Once Walt and Dale, his most vocal sales rep, began to understand each other’s behavior and style, it became easier to negotiate activity and performance benchmarks, enabling them to work together synergistically.  Walt learned to augment his analytical style and create a collaborative working environment.  He learned to ask emotional/feeling questions in lieu of overly direct questions.  To emphasize points, he used analogies and stories instead of statistics.  

To reciprocate, Dale learned how to prepare his detailed case with sufficient backup data in advance.

Help Them Strengthen Weaknesses in Their Belief Systems
Next, identify the team’s beliefs about dispensing and new business development. Once those beliefs are identified, you must be willing to provide resources to address weak spots.  What do I mean by weak spots?  Objective Management Group, a company specializing in sales-force evaluations, identifies several issues that can sabotage performance. With disappointing results, motivation can quickly erode.

Dispensing professionals who are uncomfortable talking about money during the sales process are 25% less effective than their counterparts.  The firm finds that 55% of salespeople assessed demonstrate a money weakness.  Aside from the actual evaluation tool, one may detect a money weakness from a dispensing professional who continually reports that clients don’t have enough money money.  Or they frequently ask management to lower prices in order to close the deal.

Another belief-system glitch is a strong need for approval.  Dispensing professionals who find it difficult to ask tough, business-appropriate questions and fear rejection are 35% less effective than their counterparts.  They may have a full pipeline, but very little ever seems to leave it.  OMG finds that 45% of the sales people they evaluate have this weakness.

If your people have an intense desire to be successful and are unconditionally committed to success, one of your roles as a manager is to provide resources to help them maximize every opportunity.  In teaching them how to overcome their own fears and weaknesses, such as a money weakness or a need for approval, you create an environment where success breeds success. 

OMG assessment has been the most helpful tool I’ve found for understanding core beliefs that drive highly influential behavior.  After you uncover your salespeople’s unsupportive beliefs, you can “surgically” coach them and provide tools to help them be successful. (If you’d like more information on this, refer to my article “Coaching for Dollars.”)

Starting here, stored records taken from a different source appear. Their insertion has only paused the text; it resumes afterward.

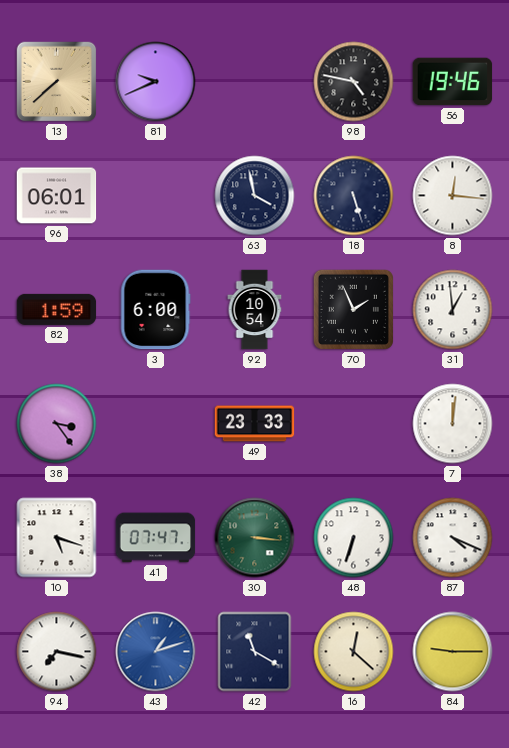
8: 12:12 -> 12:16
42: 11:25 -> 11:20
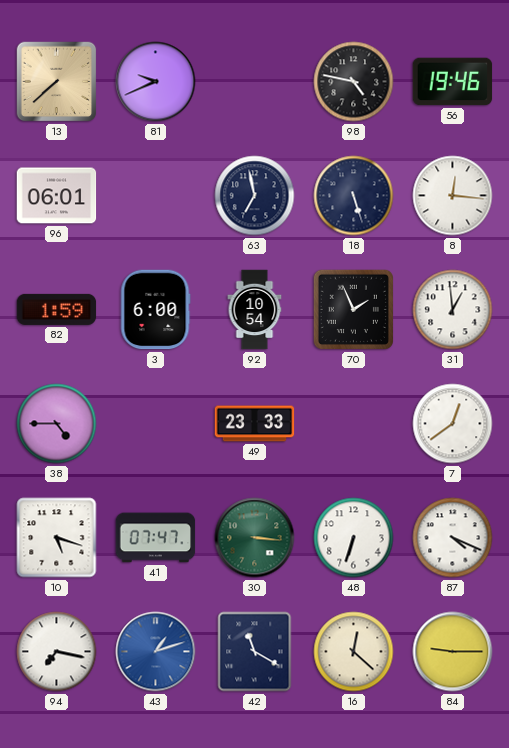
63: 3:58 -> 6:58
38: 3:24 -> 4:45
7: 12:01 -> 12:39
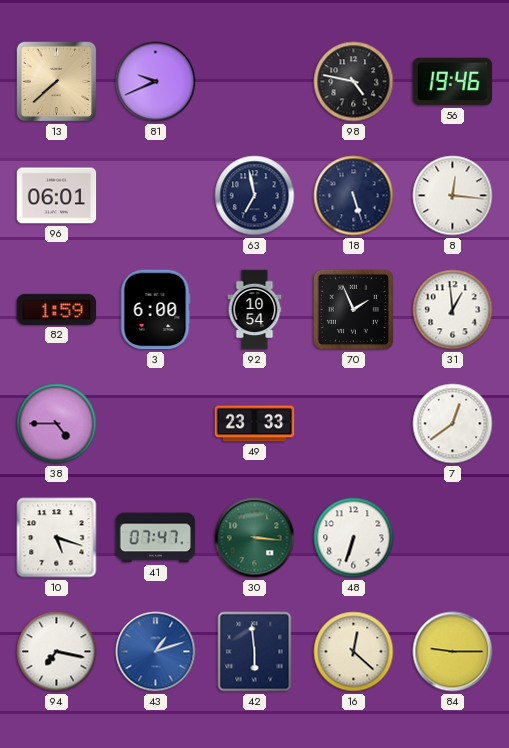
87: 4:19 -> none
42: 11:20 -> 5:59
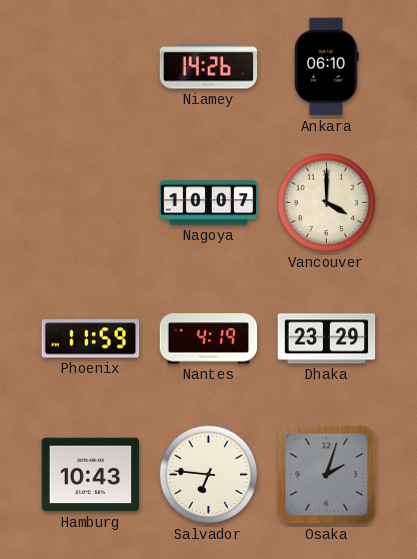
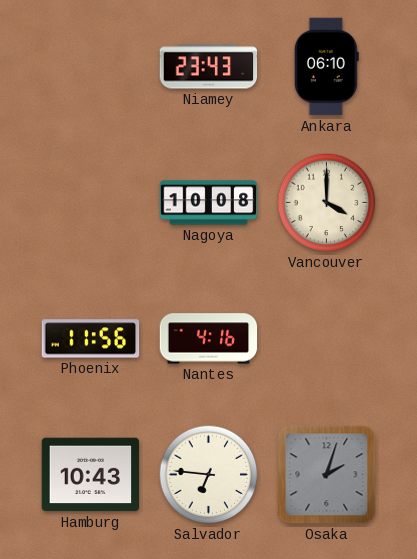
Niamey: 14:26 -> 23:43
Nagoya: 10:07 -> 10:08
Phoenix: 11:59 -> 11:56
Nantes: 4:19 -> 4:16
Dhaka: 23:29 -> none
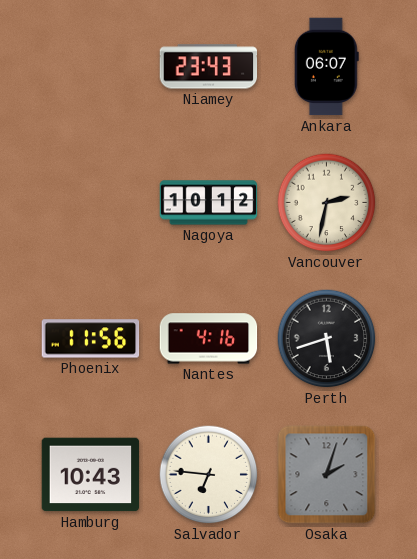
Ankara: 06:10 -> 06:07
Nagoya: 10:08 -> 10:12
Vancouver: 4:00 -> 2:32
Perth: none -> 5:42
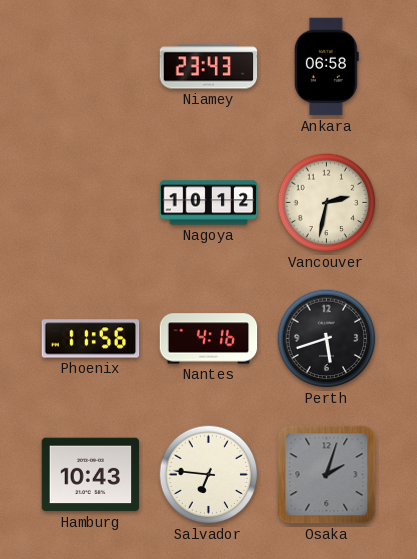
Ankara: 06:07 -> 06:58
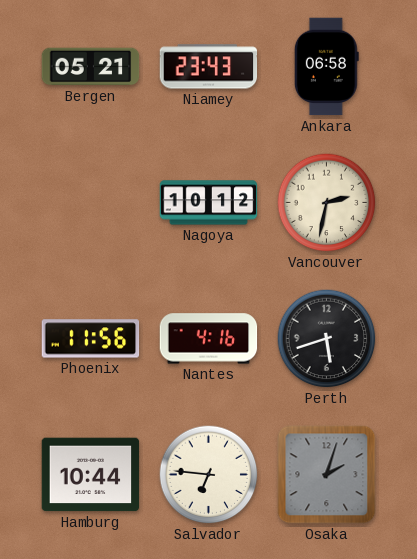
Bergen: none -> 05:21
Hamburg: 10:43 -> 10:44
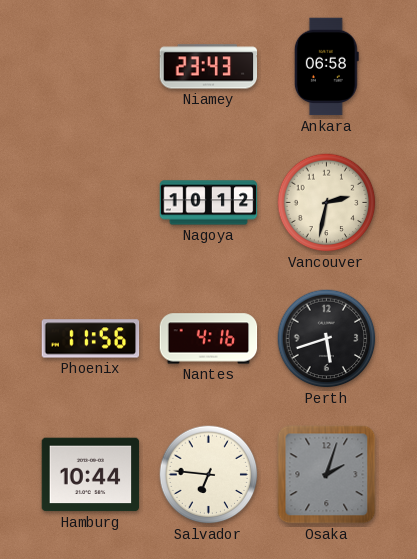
Bergen: 05:21 -> none
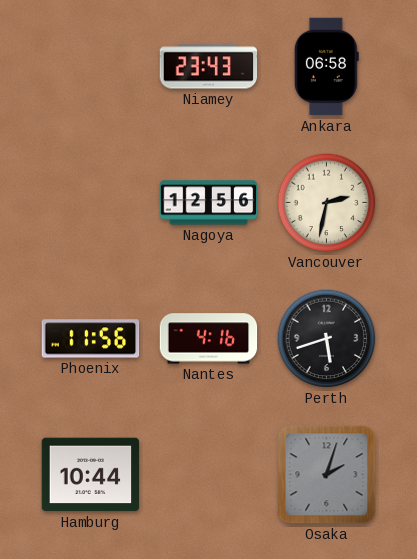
Nagoya: 10:12 -> 12:56
Salvador: 6:46 -> none
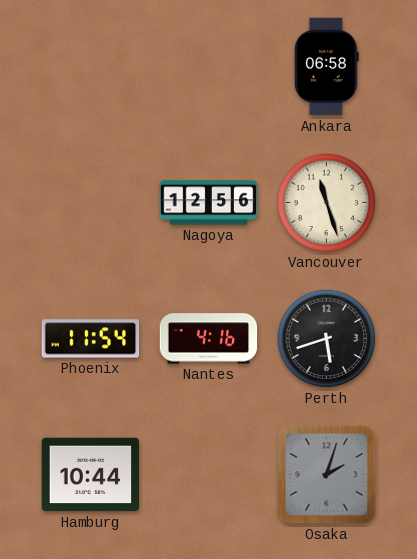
Niamey: 23:43 -> none
Vancouver: 2:32 -> 11:27
Phoenix: 11:56 -> 11:54
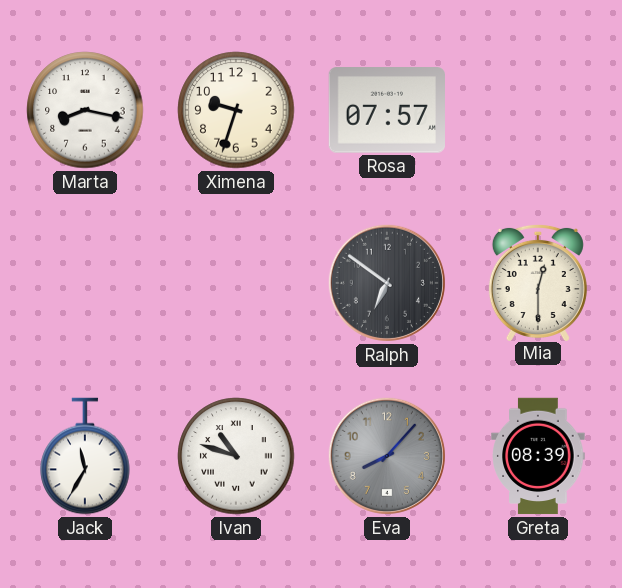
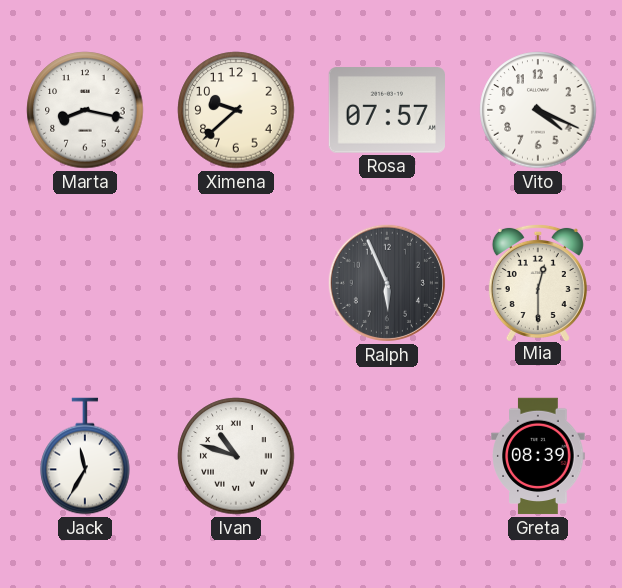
Ximena: 9:33 -> 9:38
Vito: none -> 4:19
Ralph: 6:51 -> 5:56
Eva: 8:07 -> none
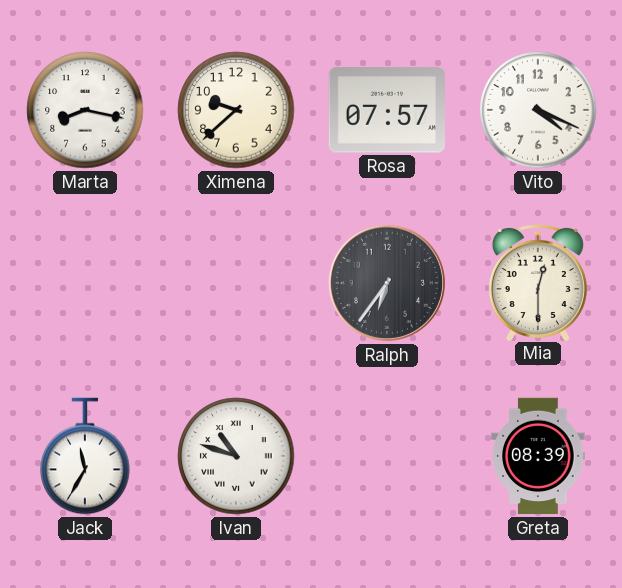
Ralph: 5:56 -> 6:36
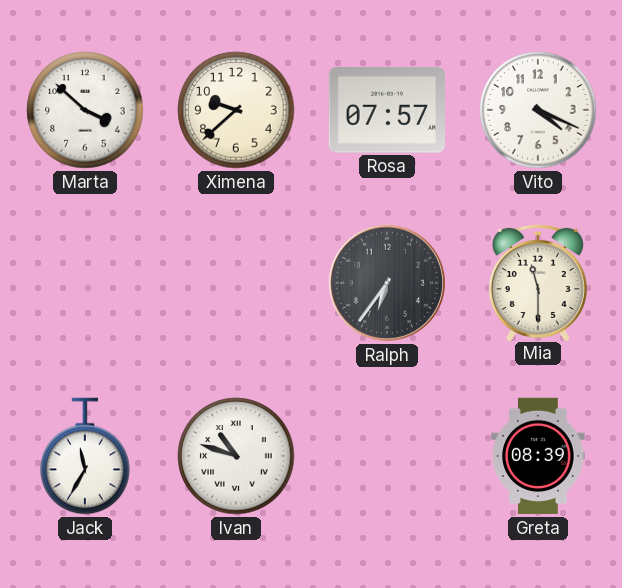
Marta: 8:17 -> 3:52
Mia: 12:30 -> 11:30
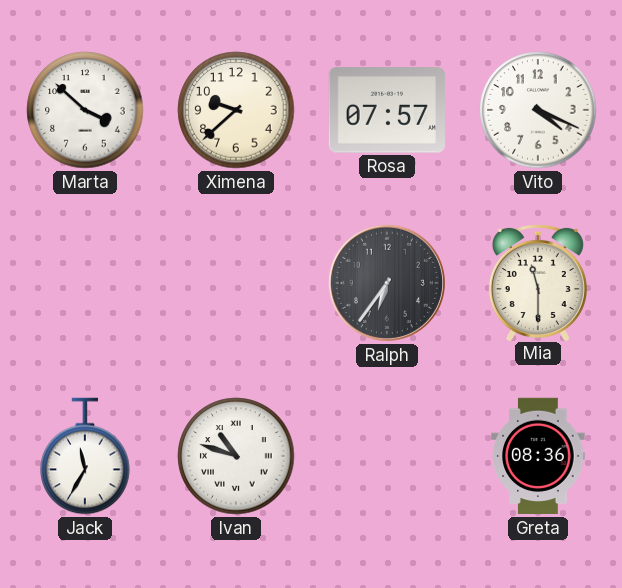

Kevin, a knowledgeable sales person at a start-up medical software company, was very discouraged and ready to quit. Exceeding the 2004 revenue target seemed impossible.  Frustrated, he confessed that could not close deals he had gotten into the pipeline.  Prospects seemed to have either “no money” or “not enough budget”.  When questioned, he admitted that he viewed discussing money as “impolite” and “none of his business”.  After a couple of months of training and coaching, Kevin’s comfort level soared, and he continues to close larger and larger deals. He surpassed his 2004 target and has a solid foundation for over-achieving his 2005 goals.